Leigh Nash
Hymns & Sacred Songs (Kingsway)


Style: Acoustic/folk hymns; compare to Sandra McCracken, Stuart Townend, Sara Groves

Top Tracks: “O Heart Bereaved and Lonely,” “Come, Ye Thankful People, Come”

Most pop fans know Leigh Nash as the darling vocalist for Sixpence None the Richer, whose hits “Kiss Me,” “There She Goes,” and “Breathe Your Name” have been heard on radio stations everywhere since the late 1990s. Nash’s artistry has taken her beyond Sixpence into solo work and other collaborations (with Amy Grant and Jars of Clay, among others). Now she releases her first solo project since 2006, Hymns and Sacred Songs.
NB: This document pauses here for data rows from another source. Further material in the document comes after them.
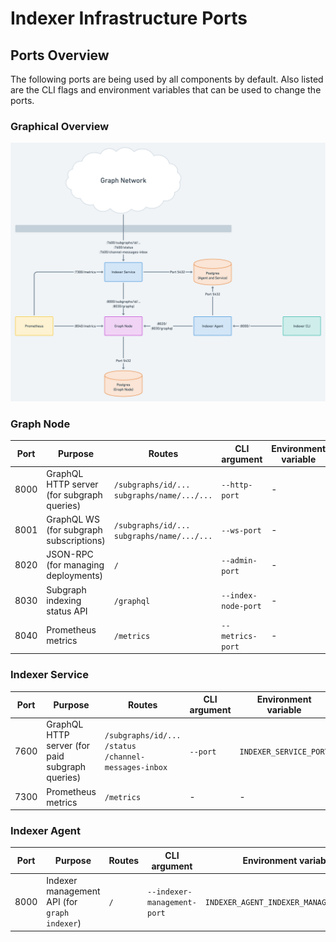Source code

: # Indexer Infrastructure Ports

## Ports Overview

The following ports are being used by all components by default. Also listed are
the CLI flags and environment variables that can be used to change the ports.

### Graphical Overview

![Ports](../files/ports.png)

### Graph Node

| Port | Purpose                                    | Routes                                             | CLI argument        | Environment variable |
| ---- | ------------------------------------------ | -------------------------------------------------- | ------------------- | -------------------- |
| 8000 | GraphQL HTTP server (for subgraph queries) | `/subgraphs/id/...` <br/> `subgraphs/name/.../...` | `--http-port`       | -                    |
| 8001 | GraphQL WS (for subgraph subscriptions)    | `/subgraphs/id/...` <br/> `subgraphs/name/.../...` | `--ws-port`         | -                    |
| 8020 | JSON-RPC (for managing deployments)        | `/`                                                | `--admin-port`      | -                    |
| 8030 | Subgraph indexing status API               | `/graphql`                                         | `--index-node-port` | -                    |
| 8040 | Prometheus metrics                         | `/metrics`                                         | `--metrics-port`    | -                    |

### Indexer Service

| Port | Purpose                                         | Routes                                                              | CLI argument | Environment variable   |
| ---- | ----------------------------------------------- | ------------------------------------------------------------------- | ------------ | ---------------------- |
| 7600 | GraphQL HTTP server (for paid subgraph queries) | `/subgraphs/id/...` <br/> `/status` <br/> `/channel-messages-inbox` | `--port`     | `INDEXER_SERVICE_PORT` |
| 7300 | Prometheus metrics                              | `/metrics`                                                          | -            | -                      |

### Indexer Agent

| Port | Purpose                                      | Routes | CLI argument                | Environment variable                    |
| ---- | -------------------------------------------- | ------ | --------------------------- | --------------------------------------- |
| 8000 | Indexer management API (for `graph indexer`) | `/`    | `--indexer-management-port` | `INDEXER_AGENT_INDEXER_MANAGEMENT_PORT` |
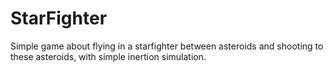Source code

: # StarFighter
Simple game about flying in a starfighter between asteroids and shooting to these asteroids, with simple inertion simulation.
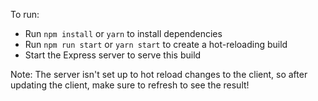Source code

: To run:
* Run `npm install` or `yarn` to install dependencies
* Run `npm run start` or `yarn start` to create a hot-reloading build
* Start the Express server to serve this build

Note: The server isn't set up to hot reload changes to the client, so after updating the client, make sure to refresh to see the result!
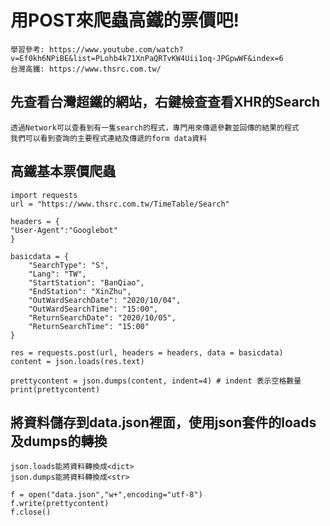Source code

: # 用POST來爬蟲高鐵的票價吧!
    學習參考: https://www.youtube.com/watch?v=Ef0kh6NPiBE&list=PLohb4k71XnPaQRTvKW4Uii1oq-JPGpwWF&index=6
    台灣高鐵: https://www.thsrc.com.tw/

## 先查看台灣超鐵的網站，右鍵檢查查看XHR的Search
    透過Network可以查看到有一隻search的程式，專門用來傳遞參數並回傳的結果的程式
    我們可以看到查詢的主要程式連結及傳遞的form data資料

## 高鐵基本票價爬蟲
    import requests
    url = "https://www.thsrc.com.tw/TimeTable/Search"

    headers = {
    "User-Agent":"Googlebot"
    }

    basicdata = {
        "SearchType": "S",
        "Lang": "TW",
        "StartStation": "BanQiao",
        "EndStation": "XinZhu",
        "OutWardSearchDate": "2020/10/04",
        "OutWardSearchTime": "15:00",
        "ReturnSearchDate": "2020/10/05",
        "ReturnSearchTime": "15:00"
    }

    res = requests.post(url, headers = headers, data = basicdata)
    content = json.loads(res.text)

    prettycontent = json.dumps(content, indent=4) # indent 表示空格數量
    print(prettycontent)

## 將資料儲存到data.json裡面，使用json套件的loads及dumps的轉換
    json.loads能將資料轉換成<dict>
    json.dumps能將資料轉換成<str>
    
    f = open("data.json","w+",encoding="utf-8")
    f.write(prettycontent)
    f.close()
Part of the difficulty in working with hymns lies in their familiarity, as their longstanding place in religious settings has made their context and depth all too forgettable. Nash selected songs for the album based on their poignant lyrics, and in collaboration with other artists, she creatively reworks melodies, arrangements, and sounds that push the listener to hear these powerful words in fresh ways. Covers of traditional favorites are sprinkled amongst new compositions (by such artists as Stuart Townend, Keith Getty, and Kate Gustafson), and old hymns are given fresh sounds and a new framework for their poetic stanzas (“Come Thou Fount,” “O Heart Bereaved and Lonely,” “Come, Ye Thankful People, Come”).

Nash’s chosen hymns focus primarily on weariness, loneliness, and other human struggles while also praising Christ’s victory over them. The poetic verses of such acclaimed hymnists as Fanny Crosby, Charles Wesley, and William T. Sleeper connect listeners with generations of believers who experienced similar challenges and trusted the same Lord.
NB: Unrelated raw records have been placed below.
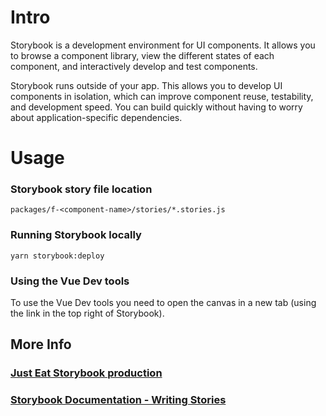# Intro
Storybook is a development environment for UI components. It allows you to browse a component library, view the different states of each component, and interactively develop and test components.

Storybook runs outside of your app. This allows you to develop UI components in isolation, which can improve component reuse, testability, and development speed. You can build quickly without having to worry about application-specific dependencies.

# Usage

### Storybook story file location
`packages/f-<component-name>/stories/*.stories.js`

### Running Storybook locally
`yarn storybook:deploy`


### Using the Vue Dev tools
To use the Vue Dev tools you need to open the canvas in a new tab (using the link in the top right of Storybook).




## More Info

### [Just Eat Storybook production](https://justeat.github.io/fozzie-components/@justeat/storybook/index.html)

### [Storybook Documentation - Writing Stories](https://storybook.js.org/docs/basics/writing-stories/)
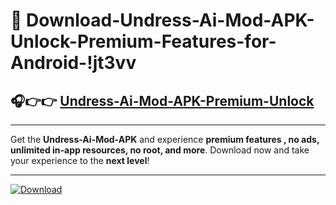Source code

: # 📲 Download-Undress-Ai-Mod-APK-Unlock-Premium-Features-for-Android-!jt3vv

## 🎧👉👉 [Undress-Ai-Mod-APK-Premium-Unlock](https://hapymods.com?title=Undress+Ai+Mod+APK&ref=jt3vv)

---

Get the **Undress-Ai-Mod-APK** and experience **premium features , no ads, unlimited in-app resources, no root, and more**. Download now and take your experience to the **next level**!

---

[![Download](https://i.imgur.com/s9jy2pZ.png)](https://hapymods.com?title=Undress+Ai+Mod+APK&ref=jt3vv)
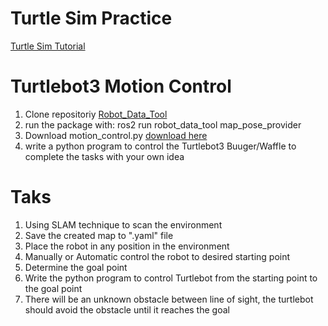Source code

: # Turtle Sim Practice
[Turtle Sim Tutorial](https://davesroboshack.com/the-robot-operating-system-ros/ros2-topics/)

# Turtlebot3 Motion Control
1. Clone repositoriy [Robot_Data_Tool](https://github.com/phuwanat-vg/robot_data_tool.git)
2. run the package with: ros2 run robot_data_tool map_pose_provider
3. Download motion_control.py [download here](https://github.com/technologyELTE/Robot_Data_Tool/blob/main/motion_control.py)
4. write a python program to control the Turtlebot3 Buuger/Waffle to complete the tasks with your own idea

# Taks
1. Using SLAM technique to scan the environment
2. Save the created map to ".yaml" file
3. Place the robot in any position in the environment
4. Manually or Automatic control the robot to desired starting point
5. Determine the goal point
6. Write the python program to control Turtlebot from the starting point to the goal point
7. There will be an unknown obstacle between line of sight, the turtlebot should avoid the obstacle until it reaches the goal 
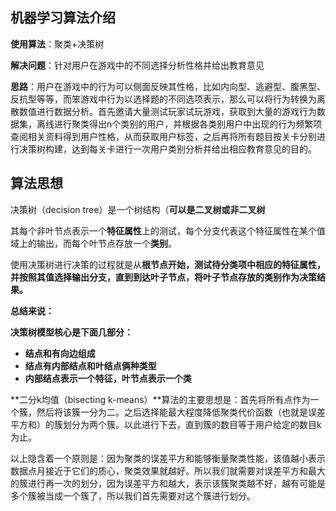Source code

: ## 机器学习算法介绍

**使用算法**：聚类+决策树

**解决问题**：针对用户在游戏中的不同选择分析性格并给出教育意见

**思路**：用户在游戏中的行为可以侧面反映其性格，比如内向型、逃避型、腹黑型、反抗型等等，而笨游戏中行为以选择题的不同选项表示，那么可以将行为转换为离散数值进行数据分析。首先邀请大量测试玩家试玩游戏，获取到大量的游戏行为数据集，离线进行聚类得出n个类别的用户，并根据各类别用户中出现的行为频繁项查阅相关资料得到用户性格，从而获取用户标签，之后再将所有题目按关卡分别进行决策树构建，达到每关卡进行一次用户类别分析并给出相应教育意见的目的。

## 算法思想

决策树（decision tree）是一个树结构（**可以是二叉树或非二叉树**

其每个非叶节点表示一个**特征属性**上的测试，每个分支代表这个特征属性在某个值域上的输出，而每个叶节点存放一个**类别**。

使用决策树进行决策的过程就是从**根节点开始，测试待分类项中相应的特征属性，并按照其值选择输出分支，直到到达叶子节点，将叶子节点存放的类别作为决策结果。**

**总结来说：**

**决策树模型核心是下面几部分：**

- **结点和有向边组成**
- **结点有内部结点和叶结点俩种类型**
- **内部结点表示一个特征，叶节点表示一个类**

**二分k均值（bisecting k-means）**算法的主要思想是：首先将所有点作为一个簇，然后将该簇一分为二。之后选择能最大程度降低聚类代价函数（也就是误差平方和）的簇划分为两个簇。以此进行下去，直到簇的数目等于用户给定的数目k为止。

以上隐含着一个原则是：因为聚类的误差平方和能够衡量聚类性能，该值越小表示数据点月接近于它们的质心，聚类效果就越好。所以我们就需要对误差平方和最大的簇进行再一次的划分，因为误差平方和越大，表示该簇聚类越不好，越有可能是多个簇被当成一个簇了，所以我们首先需要对这个簇进行划分。 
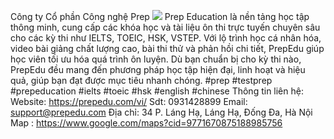 Công ty Cổ phần Công nghệ Prep
![](https://s3-ap-northeast-1.amazonaws.com/g0v-hackmd-images/uploads/upload_15e0d16ae3943b8e7ed25c4f50bdaed9.jpg)
Prep Education là nền tảng học tập thông minh, cung cấp các khóa học và tài liệu ôn thi trực tuyến chuyên sâu cho các kỳ thi như IELTS, TOEIC, HSK, VSTEP. Với lộ trình học cá nhân hóa, video bài giảng chất lượng cao, bài thi thử và phản hồi chi tiết, PrepEdu giúp học viên tối ưu hóa quá trình ôn luyện. Dù bạn chuẩn bị cho kỳ thi nào, PrepEdu đều mang đến phương pháp học tập hiện đại, linh hoạt và hiệu quả, giúp bạn đạt được mục tiêu nhanh chóng.
#prep #testprep #prepeducation #ielts #toeic #hsk #english #chinese
Thông tin liên hệ:
Website: https://prepedu.com/vi/
Sdt: 0931428899
Email: support@prepedu.com
Địa chỉ: 34 P. Láng Hạ, Láng Hạ, Đống Đa, Hà Nội
Map : https://www.google.com/maps?cid=9771670875188985756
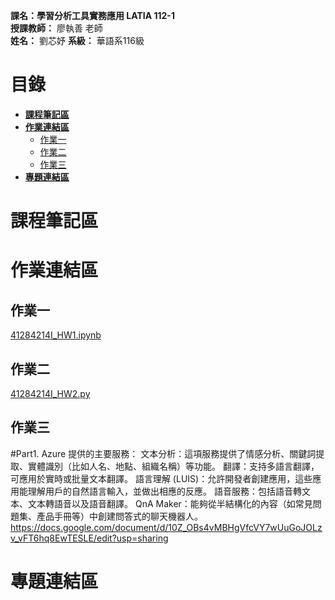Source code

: 
**課名：學習分析工具實務應用 LATIA 112-1**  
**授課教師：** 廖執善 老師  
**姓名：** 劉芯妤
**系級：** 華語系116級 
  
# 目錄
* [**課程筆記區**](https://github.com/Apr211/LATIA112-1#課程筆記區)  
* [**作業連結區**](https://github.com/Apr211/LATIA112-1#作業連結區)  
  * [作業一](https://github.com/Apr211/LATIA112-1#作業一)  
  * [作業二](https://github.com/Apr211/LATIA112-1#作業二)
  * [作業三](https://github.com/Apr211/LATIA112-1#作業三)
* [**專題連結區**](https://github.com/Apr211/LATIA112-1#專題連結區)

# 課程筆記區 
# 作業連結區 
## 作業一
[41284214I_HW1.ipynb](https://github.com/apr211/LATIA112-1/blob/main/HW1/劉芯妤_HW1.ipynb)
## 作業二
[41284214I_HW2.py](https://github.com/apr211/LATIA112-1/blob/main/HW2/劉芯妤_HW2.py)
## 作業三
#Part1.
Azure 提供的主要服務：
文本分析：這項服務提供了情感分析、關鍵詞提取、實體識別（比如人名、地點、組織名稱）等功能。
翻譯：支持多語言翻譯，可應用於實時或批量文本翻譯。
語言理解 (LUIS)：允許開發者創建應用，這些應用能理解用戶的自然語言輸入，並做出相應的反應。
語音服務：包括語音轉文本、文本轉語音以及語音翻譯。
QnA Maker：能夠從半結構化的內容（如常見問題集、產品手冊等）中創建問答式的聊天機器人。
https://docs.google.com/document/d/10Z_OBs4vMBHgVfcVY7wUuGoJOLzv_vFT6hq8EwTESLE/edit?usp=sharing
# 專題連結區

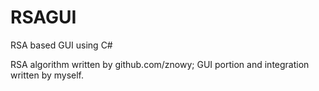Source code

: # RSAGUI
RSA based GUI using C#

RSA algorithm written by github.com/znowy; GUI portion and integration written by myself.
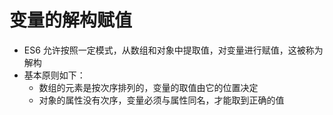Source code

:# 变量的解构赋值
- ES6 允许按照一定模式，从数组和对象中提取值，对变量进行赋值，这被称为解构
- 基本原则如下：
  - 数组的元素是按次序排列的，变量的取值由它的位置决定
  - 对象的属性没有次序，变量必须与属性同名，才能取到正确的值
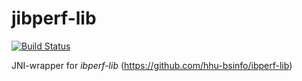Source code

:# jibperf-lib

[![Build Status](https://travis-ci.org/hhu-bsinfo/jibperf-lib.svg?branch=master)](https://travis-ci.org/hhu-bsinfo/jibperf-lib)

JNI-wrapper for _ibperf-lib_ (https://github.com/hhu-bsinfo/ibperf-lib)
A simple, subtle folk bent that will please Sixpence fans colors most of the arrangements, which are primarily acoustic with light percussion. Occasionally, some of the more recent releases adopt a contemporary praise/pop sound with soaring, repetitive choruses, but vibrant lyrical and thematic content keeps them from becoming completely beholden to the genre. What truly fleshes out this collection, though, is Nash’s ethereal voice; the re-orchestration adds depth, but her vocal sweetness and charm flavor it beautifully.
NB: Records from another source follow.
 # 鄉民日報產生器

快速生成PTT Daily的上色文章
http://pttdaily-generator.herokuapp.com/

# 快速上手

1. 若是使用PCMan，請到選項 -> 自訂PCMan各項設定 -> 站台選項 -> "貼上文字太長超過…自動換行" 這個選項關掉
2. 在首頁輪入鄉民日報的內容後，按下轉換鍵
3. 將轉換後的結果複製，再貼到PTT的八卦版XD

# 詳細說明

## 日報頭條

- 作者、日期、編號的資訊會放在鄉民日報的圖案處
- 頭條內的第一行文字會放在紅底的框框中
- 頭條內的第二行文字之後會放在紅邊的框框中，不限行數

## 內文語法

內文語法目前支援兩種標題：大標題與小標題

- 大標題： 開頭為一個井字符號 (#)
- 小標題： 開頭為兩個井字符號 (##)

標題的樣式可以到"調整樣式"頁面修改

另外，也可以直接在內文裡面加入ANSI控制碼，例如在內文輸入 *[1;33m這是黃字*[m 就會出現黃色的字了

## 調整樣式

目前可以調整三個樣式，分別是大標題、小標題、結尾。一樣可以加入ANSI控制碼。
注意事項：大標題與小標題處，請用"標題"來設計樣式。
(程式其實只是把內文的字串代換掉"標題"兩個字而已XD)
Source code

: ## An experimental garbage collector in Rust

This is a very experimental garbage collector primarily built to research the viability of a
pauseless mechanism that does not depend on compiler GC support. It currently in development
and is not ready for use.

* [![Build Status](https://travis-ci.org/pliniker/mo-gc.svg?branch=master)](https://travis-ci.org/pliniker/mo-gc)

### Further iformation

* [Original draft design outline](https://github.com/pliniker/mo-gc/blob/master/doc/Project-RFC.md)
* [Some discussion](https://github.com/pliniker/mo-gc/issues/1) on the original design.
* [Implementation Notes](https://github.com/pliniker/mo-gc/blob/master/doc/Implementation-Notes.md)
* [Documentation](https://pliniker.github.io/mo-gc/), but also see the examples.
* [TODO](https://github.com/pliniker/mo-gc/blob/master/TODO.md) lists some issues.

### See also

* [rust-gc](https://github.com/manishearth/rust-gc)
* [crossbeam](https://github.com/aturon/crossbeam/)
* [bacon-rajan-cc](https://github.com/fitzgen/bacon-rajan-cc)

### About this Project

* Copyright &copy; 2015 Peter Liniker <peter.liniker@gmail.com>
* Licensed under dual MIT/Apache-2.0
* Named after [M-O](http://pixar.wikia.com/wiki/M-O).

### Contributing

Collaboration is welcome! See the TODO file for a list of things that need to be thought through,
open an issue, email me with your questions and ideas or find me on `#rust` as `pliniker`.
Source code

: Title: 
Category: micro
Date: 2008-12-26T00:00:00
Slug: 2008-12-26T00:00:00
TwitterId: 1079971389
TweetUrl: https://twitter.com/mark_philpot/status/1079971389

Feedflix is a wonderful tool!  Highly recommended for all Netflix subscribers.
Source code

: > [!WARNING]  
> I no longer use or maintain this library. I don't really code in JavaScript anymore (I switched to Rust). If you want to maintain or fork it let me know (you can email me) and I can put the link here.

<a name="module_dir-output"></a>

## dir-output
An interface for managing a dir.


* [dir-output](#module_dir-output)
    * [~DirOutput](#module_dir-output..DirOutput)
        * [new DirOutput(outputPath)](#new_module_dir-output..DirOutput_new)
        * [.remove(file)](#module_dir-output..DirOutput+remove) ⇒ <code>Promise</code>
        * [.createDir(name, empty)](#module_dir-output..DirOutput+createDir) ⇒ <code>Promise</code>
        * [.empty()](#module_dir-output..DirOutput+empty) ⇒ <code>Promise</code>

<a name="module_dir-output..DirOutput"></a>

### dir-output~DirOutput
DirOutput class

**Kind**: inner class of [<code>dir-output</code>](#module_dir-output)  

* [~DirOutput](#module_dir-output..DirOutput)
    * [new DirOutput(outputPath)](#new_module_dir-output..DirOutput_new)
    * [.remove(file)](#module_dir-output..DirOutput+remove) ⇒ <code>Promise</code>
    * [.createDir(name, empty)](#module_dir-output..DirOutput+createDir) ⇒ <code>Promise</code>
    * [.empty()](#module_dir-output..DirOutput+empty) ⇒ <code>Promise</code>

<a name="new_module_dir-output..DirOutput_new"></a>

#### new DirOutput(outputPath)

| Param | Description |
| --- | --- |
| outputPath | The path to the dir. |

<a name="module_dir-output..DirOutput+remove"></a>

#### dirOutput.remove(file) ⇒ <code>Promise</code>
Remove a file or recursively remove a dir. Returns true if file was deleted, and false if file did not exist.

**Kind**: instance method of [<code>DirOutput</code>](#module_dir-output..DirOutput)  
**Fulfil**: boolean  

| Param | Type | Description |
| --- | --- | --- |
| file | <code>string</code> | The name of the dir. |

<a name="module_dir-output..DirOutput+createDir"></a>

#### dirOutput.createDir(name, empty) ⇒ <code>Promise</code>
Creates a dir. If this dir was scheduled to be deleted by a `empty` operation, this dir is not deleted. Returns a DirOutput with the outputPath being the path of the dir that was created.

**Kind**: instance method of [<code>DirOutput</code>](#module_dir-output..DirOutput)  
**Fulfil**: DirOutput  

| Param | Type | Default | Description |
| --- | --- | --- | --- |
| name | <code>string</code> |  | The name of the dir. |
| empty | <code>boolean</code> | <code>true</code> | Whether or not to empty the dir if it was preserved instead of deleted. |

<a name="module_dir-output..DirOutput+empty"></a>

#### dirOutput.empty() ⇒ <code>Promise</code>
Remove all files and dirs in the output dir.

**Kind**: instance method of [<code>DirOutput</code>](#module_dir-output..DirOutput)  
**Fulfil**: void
Hopefully Hymns and Sacred Songs will encourage listeners to reconsider traditional hymns and the practice of hymn composition today. Contemporary praise choruses—which often utilize short stanzas, oversimplified themes, and drawn-out phrases—could learn from Nash and company, whose rich scriptural context, beautiful lyrical expression, and intricate arrangements occupy an important place in Christian tradition and make for an aesthetically valuable, spiritually nurturing work of art.